We knew a number of our eighth graders were coming into the expedition with expertise on the topic, so we assembled a steering committee of students who met weekly during recess with teachers. That group planned and organized the expedition’s culminating presentation of learning. They decided we should hold our own ComicCon, a comic convention that families and community members would attend to view student work.
Steering committee students decided that the projects would be organized by subject area at “booths” that all eighth graders would take turns hosting. They also insisted there had to be music, a photo booth, and many, many stickers. Because of our students’ input, the MS 839 ComicCon was a party of learning.

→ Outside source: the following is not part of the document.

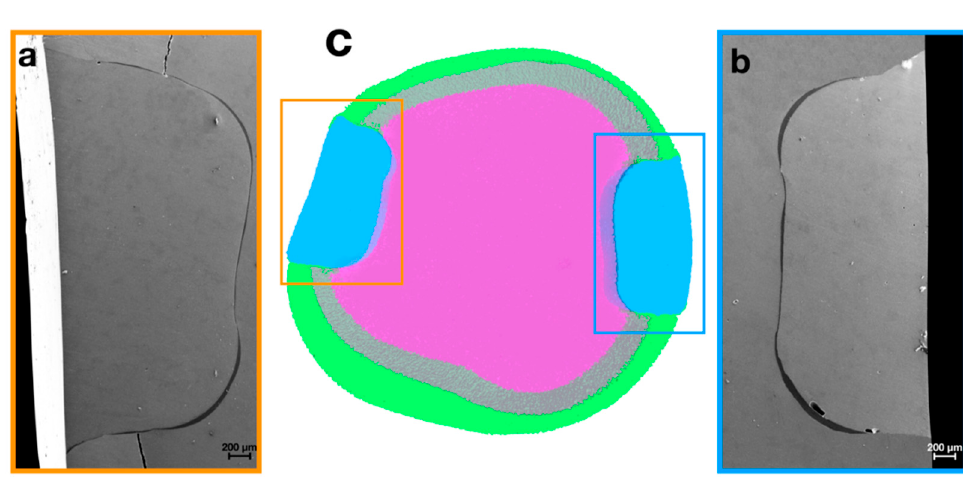
Figure 4. SEM observations of restorations gaps ( a , b ) and µ -CT colored 3D reconstruction of a BG representative sample ( c ). Green—enamel; pink—dentin (in transparency the superposition of the dentin with the enamel); blue—restorations.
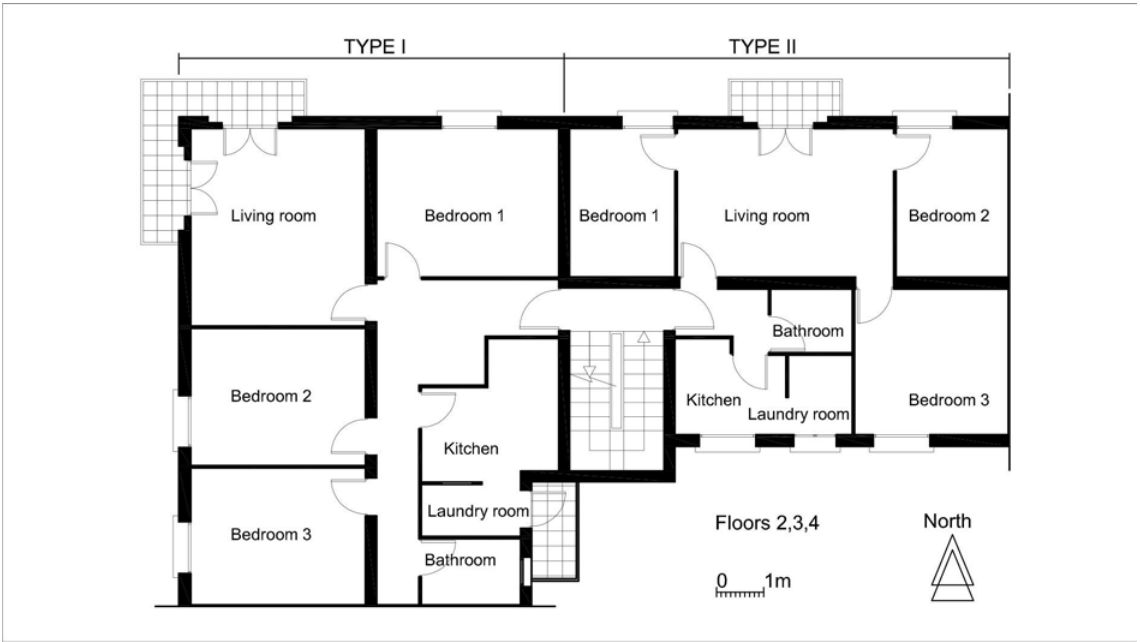
Figure 7. Floor plan of dwellings types I and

3. Involve Families and the Community
It’s important to keep students’ families informed about and engaged in what their children are learning. As a grade team, we write weekly emails to families in the languages spoken by our community to share brief updates about the learning we’re doing and plan to do. A little over a month before the ComicCon event, we shared our ideas about the “Marvel Morality” expedition and a general schedule of project deadlines with parents.
That led a parent to connect us with Angélique Roché, the host of the Marvel’s Voices podcast and editor of the Marvel’s Voices anthology. Angélique spent a few hours on Zoom talking with our students about ethical representation and tokenism in science fiction. Being able to hear directly from a real-world expert gave students insight into a unique career and an opportunity to discuss their learning with an authentic audience member who wasn’t one of their teachers.
4. Be OK With Change
Creating learning that lasts a lifetime requires flexibility. For us to create “Marvel Morality,” teachers rearranged their unit sequences, lost some class time that they had initially planned for something else, and rewrote many lessons to fit within the expedition goals.
To decide what to teach, we met with department teams to review our subject-area standards and match them with possible Marvel-related entry points. For example, since students needed to learn about genetic mutations as part of their living environment regents course, it made sense that they would apply that learning to evaluate the X-Men during this expedition.
The flexibility extended to our schedules, where instead of regular classes during the week leading up to the event, teachers met with small groups of students revising their final projects in preparation for presentation. The result was that every single eighth-grade student had work that they were proud of on display at our ComicCon.
Learning expeditions like “Marvel Morality” prove that depth of student learning isn’t sacrificed when student interests are centered. Making such dramatic changes to curriculum can seem daunting alone, but by collaborating with colleagues to align projects to student interest and across content areas, teachers can transform students’ experience in school.